Here's an 2D slice of the data:
Here is an example of 3D interpolation on an irregular grid using scipy.interpolate.griddata.
import numpy as np
import scipy.interpolate as interpolate
import matplotlib.pyplot as plt
def func(x, y, z):
return x ** 2 + y ** 2 + z ** 2
# Nx, Ny, Nz = 181, 181, 421
Nx, Ny, Nz = 18, 18, 42
subsample = 2
Mx, My, Mz = Nx // subsample, Ny // subsample, Nz // subsample
# Define irregularly spaced arrays
x = np.random.random(Nx)
y = np.random.random(Ny)
z = np.random.random(Nz)
# Compute the matrix D of shape (Nx, Ny, Nz).
# D could be experimental data, but here I'll define it using func
# D[i,j,k] is associated with location (x[i], y[j], z[k])
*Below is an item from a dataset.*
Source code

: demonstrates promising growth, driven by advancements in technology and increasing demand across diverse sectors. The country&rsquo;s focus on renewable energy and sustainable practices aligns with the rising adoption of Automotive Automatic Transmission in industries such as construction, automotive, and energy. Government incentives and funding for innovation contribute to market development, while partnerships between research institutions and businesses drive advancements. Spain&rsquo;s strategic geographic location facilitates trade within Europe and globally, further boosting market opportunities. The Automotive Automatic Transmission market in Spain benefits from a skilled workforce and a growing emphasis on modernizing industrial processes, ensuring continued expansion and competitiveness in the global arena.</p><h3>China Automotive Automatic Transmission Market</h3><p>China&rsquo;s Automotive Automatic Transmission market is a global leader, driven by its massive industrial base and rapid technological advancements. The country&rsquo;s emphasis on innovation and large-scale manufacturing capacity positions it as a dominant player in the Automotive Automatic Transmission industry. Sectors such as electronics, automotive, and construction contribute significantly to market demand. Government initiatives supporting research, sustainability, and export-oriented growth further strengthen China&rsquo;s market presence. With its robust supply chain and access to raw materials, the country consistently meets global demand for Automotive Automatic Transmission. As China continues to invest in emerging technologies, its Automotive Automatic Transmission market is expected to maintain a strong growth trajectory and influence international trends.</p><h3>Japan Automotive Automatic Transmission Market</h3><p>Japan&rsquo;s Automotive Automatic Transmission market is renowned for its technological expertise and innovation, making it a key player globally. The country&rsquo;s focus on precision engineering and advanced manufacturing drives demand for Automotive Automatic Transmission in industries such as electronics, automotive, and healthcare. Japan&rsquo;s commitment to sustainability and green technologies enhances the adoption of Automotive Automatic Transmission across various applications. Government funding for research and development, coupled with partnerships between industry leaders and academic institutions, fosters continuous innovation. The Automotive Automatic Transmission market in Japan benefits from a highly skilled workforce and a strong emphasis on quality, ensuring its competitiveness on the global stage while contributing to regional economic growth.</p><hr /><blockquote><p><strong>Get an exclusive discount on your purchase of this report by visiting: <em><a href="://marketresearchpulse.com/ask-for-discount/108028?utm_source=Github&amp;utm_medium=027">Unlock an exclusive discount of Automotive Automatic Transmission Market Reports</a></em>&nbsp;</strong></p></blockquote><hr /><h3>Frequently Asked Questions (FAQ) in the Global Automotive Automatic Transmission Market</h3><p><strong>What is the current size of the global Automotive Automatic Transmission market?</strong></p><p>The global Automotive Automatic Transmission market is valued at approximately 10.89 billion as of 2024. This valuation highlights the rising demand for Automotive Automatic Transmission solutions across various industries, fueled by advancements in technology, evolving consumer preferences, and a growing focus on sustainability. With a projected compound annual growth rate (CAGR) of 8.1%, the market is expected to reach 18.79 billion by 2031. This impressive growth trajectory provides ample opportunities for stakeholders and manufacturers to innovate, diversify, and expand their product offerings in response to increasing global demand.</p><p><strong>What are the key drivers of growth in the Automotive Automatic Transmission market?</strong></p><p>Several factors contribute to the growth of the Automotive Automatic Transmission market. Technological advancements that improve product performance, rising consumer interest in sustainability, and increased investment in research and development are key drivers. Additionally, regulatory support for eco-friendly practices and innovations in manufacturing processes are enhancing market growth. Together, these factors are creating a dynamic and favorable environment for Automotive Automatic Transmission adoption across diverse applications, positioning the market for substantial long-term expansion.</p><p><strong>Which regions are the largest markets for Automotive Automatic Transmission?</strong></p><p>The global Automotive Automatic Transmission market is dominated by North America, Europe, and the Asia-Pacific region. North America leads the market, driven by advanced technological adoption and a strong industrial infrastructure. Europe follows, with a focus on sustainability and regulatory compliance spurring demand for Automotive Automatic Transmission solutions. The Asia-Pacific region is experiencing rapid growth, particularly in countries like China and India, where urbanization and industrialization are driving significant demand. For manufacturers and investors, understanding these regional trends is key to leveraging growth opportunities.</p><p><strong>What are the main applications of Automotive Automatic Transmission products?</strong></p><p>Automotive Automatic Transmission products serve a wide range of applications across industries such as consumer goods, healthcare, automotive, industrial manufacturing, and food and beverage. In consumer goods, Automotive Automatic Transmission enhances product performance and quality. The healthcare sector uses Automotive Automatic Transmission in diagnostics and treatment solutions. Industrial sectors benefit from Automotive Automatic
X_irregular, Y_irregular, Z_irregular = (
x[:, None, None], y[None, :, None], z[None, None, :])
D = func(X_irregular, Y_irregular, Z_irregular)
# Create a uniformly spaced grid
xi = np.linspace(x.min(), x.max(), Mx)
yi = np.linspace(y.min(), y.max(), My)
zi = np.linspace(y.min(), y.max(), Mz)
X_uniform, Y_uniform, Z_uniform = (
xi[:, None, None], yi[None, :, None], zi[None, None, :])
# To use griddata, I need 1D-arrays for x, y, z of length
# len(D.ravel()) = Nx*Ny*Nz.
# To do this, I broadcast up my *_irregular arrays to each be
# of shape (Nx, Ny, Nz)
# and then use ravel() to make them 1D-arrays
X_irregular, Y_irregular, Z_irregular = np.broadcast_arrays(
X_irregular, Y_irregular, Z_irregular)
D_interpolated = interpolate.griddata(
(X_irregular.ravel(), Y_irregular.ravel(), Z_irregular.ravel()),
D.ravel(),
(X_uniform, Y_uniform, Z_uniform),
method='linear')
print(D_interpolated.shape)
# (90, 90, 210)
# Make plots
fig, ax = plt.subplots(2)
# Choose a z value in the uniform z-grid
# Let's take the middle value
zindex = Mz // 2
z_crosssection = zi[zindex]
# Plot a cross-section of the raw irregularly spaced data
X_irr, Y_irr = np.meshgrid(sorted(x), sorted(y))
# find the value in the irregular z-grid closest to z_crosssection
z_near_cross = z[(np.abs(z - z_crosssection)).argmin()]
ax[0].contourf(X_irr, Y_irr, func(X_irr, Y_irr, z_near_cross))
ax[0].scatter(X_irr, Y_irr, c='white', s=20)
ax[0].set_title('Cross-section of irregular data')
ax[0].set_xlim(x.min(), x.max())
ax[0].set_ylim(y.min(), y.max())
# Plot a cross-section of the Interpolated uniformly spaced data
X_unif, Y_unif = np.meshgrid(xi, yi)
ax[1].contourf(X_unif, Y_unif, D_interpolated[:, :, zindex])
ax[1].scatter(X_unif, Y_unif, c='white', s=20)
ax[1].set_title('Cross-section of downsampled and interpolated data')
ax[1].set_xlim(x.min(), x.max())
ax[1].set_ylim(y.min(), y.max())
plt.show()
In short: doing interpolation in each dimension separately is the right way to go.
You can simply average every 5x5x5 cube and return the results. However, if your data is supposed to be continuous, you should understand that is not good subsampling practice, as it will likely induce aliasing. (Also, you can't reasonably call it "interpolation"!)
Good resampling filters need to be wider than the resampling factor in order to avoid aliasing. Since you are downsampling, you should also realize that your resampling filter needs to be scaled according to the destination resolution, not the original resolution -- in order to interpolate properly, it will likely need to be 4 or 5 times as wide as your 5x5x5 cube. This is a lot of samples -- 20*20*20 is way more than 5*5*5...
So, the reason why practical implementations of resampling typically filter each dimension separately is that it is more efficient. By taking 3 passes, you can evaluate your filter using far fewer multiply/accumulate operations per output sample.